So I see that profile-guided optimization are being used.
Profile-guided optimization, in layman terms, means that you run you code under a profiler for a while, see what parts (branches, functions, data structures etc) are being used the most and use this information to make a build of your code that considers the profiler's findings when doing optimization.
So what does it mean? It means, basically, that revsys is publishing a python build that is optimized for their use-case. Which may or may not be your use-case. This is not good nor bad.

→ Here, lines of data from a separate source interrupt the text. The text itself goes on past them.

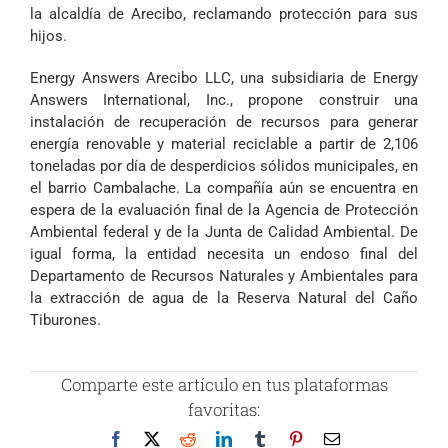
la alcaldía de Arecibo, reclamando protección para sus
hijos.
Energy Answers Arecibo LLC, una subsidiaria de Energy
Answers International, Inc., propone construir una
instalación de recuperación de recursos para generar
energía renovable y material reciclable a partir de 2,106
toneladas por día de desperdicios sólidos municipales, en
el barrio Cambalache. La compañía aún se encuentra en
espera de la evaluación final de la Agencia de Protección
Ambiental federal y de la Junta de Calidad Ambiental. De
igual forma, la entidad necesita un endoso final del
Departamento de Recursos Naturales y Ambientales para
la extracción de agua de la Reserva Natural del Caño
Tiburones.
Comparte este artículo en tus plataformas
favoritas:
Facebook
X
Reddit
LinkedIn
Tumblr
Pinterest
Correo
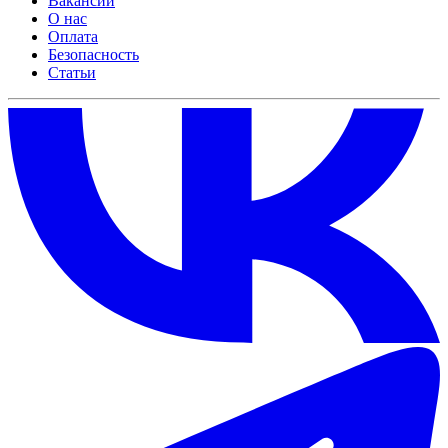
Вакансии
О нас
Оплата
Безопасность
Статьи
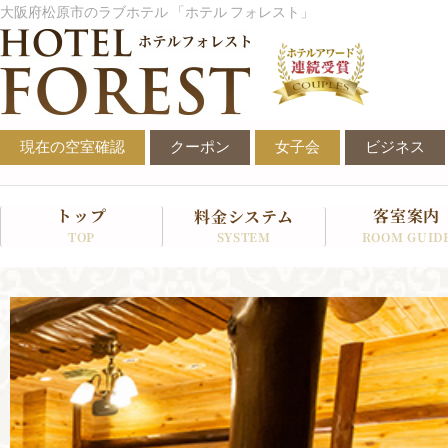
内
大阪府松原市のラブホテル 「ホテル フォレスト」
容
を
ス
キ
ッ
プ
現在の空室確認
クーポン
女子会
ビジネス
トップ
客室案内
料金システム
SYSTEM
TOP
ROOM GUID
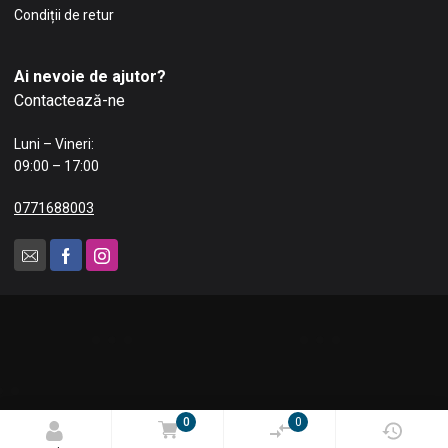
Condiții de retur
Ai nevoie de ajutor?
Contactează-ne
Luni – Vineri:
09:00 – 17:00
0771688003
0
0
© 2025 Blue Tech Impex SRL. Toate drepturile rezervate.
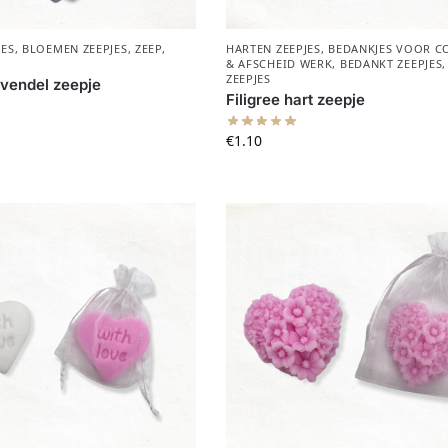
JES
,
BLOEMEN ZEEPJES
,
ZEEP
,
HARTEN ZEEPJES
,
BEDANKJES VOOR CO
& AFSCHEID WERK
,
BEDANKT ZEEPJES
ZEEPJES
avendel zeepje
Filigree hart zeepje
€
1.10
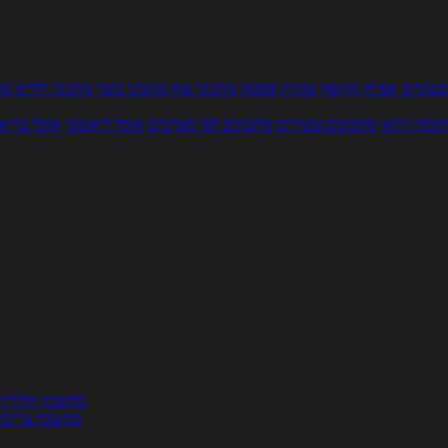
עוניים
אפייה
מוקפץ
עוגיות
פסטה
מתכוני עוף
מתכוני בשר
מתכוני ילדים
מר
תכוני וידאו
מתכונים עשירים
מתכונים לפי מצרכים
אוכל דיאטטי
אוכל בריא
ת
מחשבון קלוריו
מחשבון צריכת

Still, the claim "up to 19% faster" is false in general (but true in a particular case -- their use case).
Just keep this in mind, because this python build might perform worse than a regular python build.
I've been using --enable-optimizations for a while, and built my own 3.6 images a couple of weeks back.
Here's the Dockerfiles and readme:
Am I totally misunderstanding something or there is no Dockerfile referenced? If so, is this just a binary blob I pull from a public registry?
I have some trust concerns about basing my infrastructure on something opaque.
This was just mentioned today at north bay python.
Another alternative for a fast speed up by changing your base image is trying out the pypy images.
Why aren't these just upstreamed onto the official Python binaries?
The 10%ish speed boost is all down to PGO, I'm assuming?
Binary docker image, with no (public) reproducible build system? No thanks.